Rubbing Out a High Gloss Finish and Filling Pores

Rubbing Out a High Gloss Finish and Filling Pores

Start with a sanding sequence from 600 through 1200 grit (and sometimes finer grits). Next, the surface is rubbed out with rubbing compound, polishing compound, and swirl mark remover.

Got Pores? Fill ‘Em

Let your pore filler dry overnight, then sand off any residue — you only want the pore filler in the pores. In the photo, you can see the difference in the sanded portion of the board at right and the unsanded portion at left.

The easiest way to end up with a smooth surface is to start as flat as possible and keep it that way. Sand the raw wood very smooth and flat, then later sand out any dust nibs, brush marks, or orange peel as they come up.

That brings up the issue of large pores in open grain woods like mahogany, walnut, koa, etc. To get a flat surface, those pores must be filled. You don’t want to fill them with finish because it keeps shrinking over time, and eventually those pores will show up again and mar your otherwise smooth surface. Instead, fill the pores first with an inert material that will not shrink. Not surprisingly, it’s called pore filler.
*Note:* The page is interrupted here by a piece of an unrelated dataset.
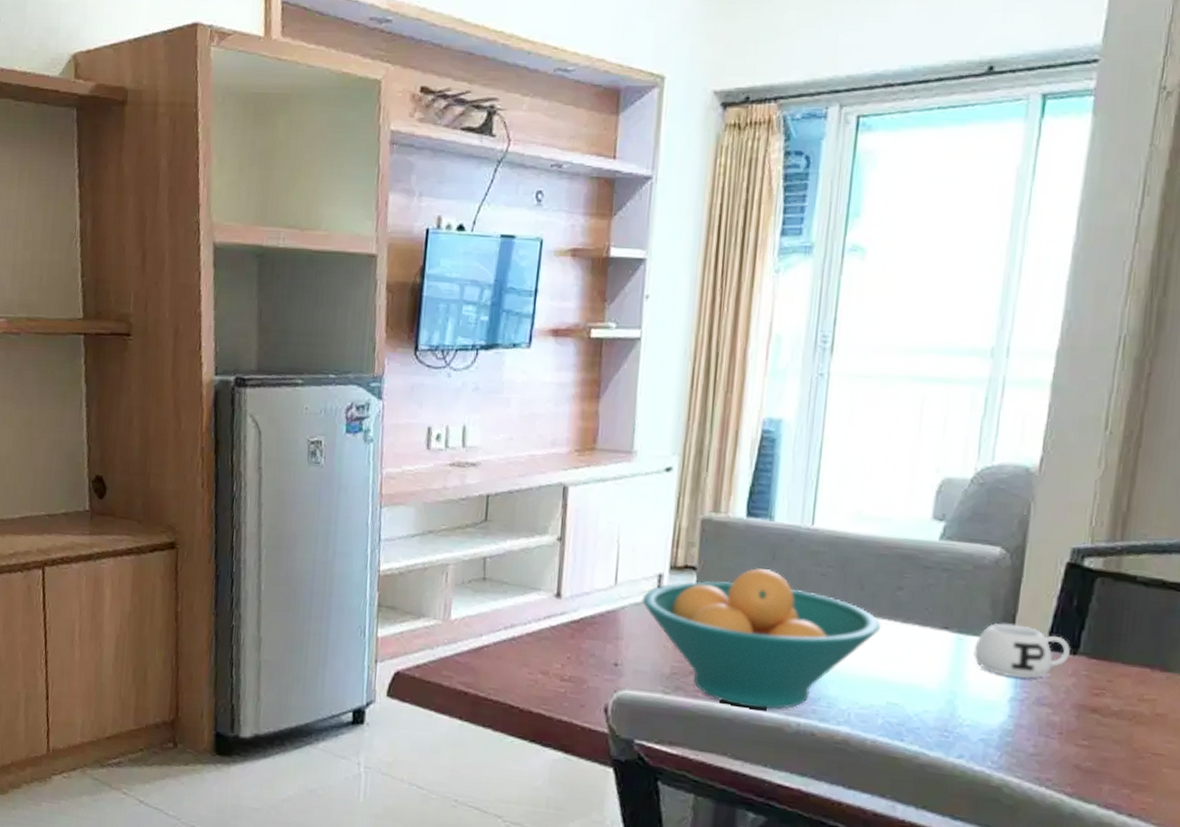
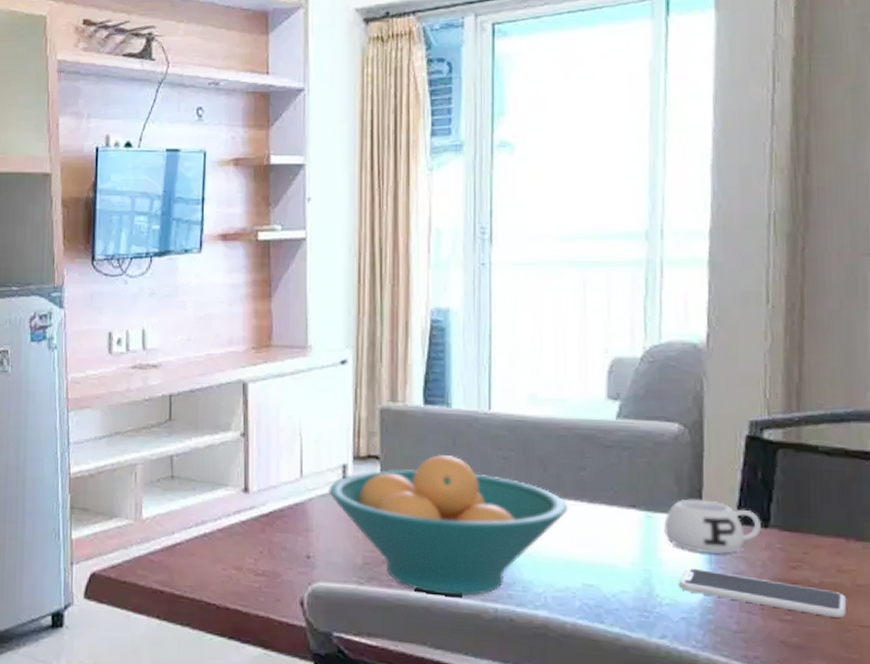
smartphone: none [981,691,1145,745] -> present [678,568,847,618]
While you can buy oilbased pore filler, I vastly prefer water-based filler. It can go directly onto raw wood, but I usually apply it after the first thin coat of finish. Either way, the application method is the same.

Most water-based fillers are sold extra thick, so mix them with water to the consistency of cream. Scrub the filler into the pores with fine ScotchBrite®, then remove the excess immediately. I squeegee off the excess with an old credit card held at right angles to the grain, and pulled in the direction of the grain. Remove as much as possible with the card; the object is to leave filler only in the pores. Let it dry overnight, then lightly sand off any residue with 320-grit paper.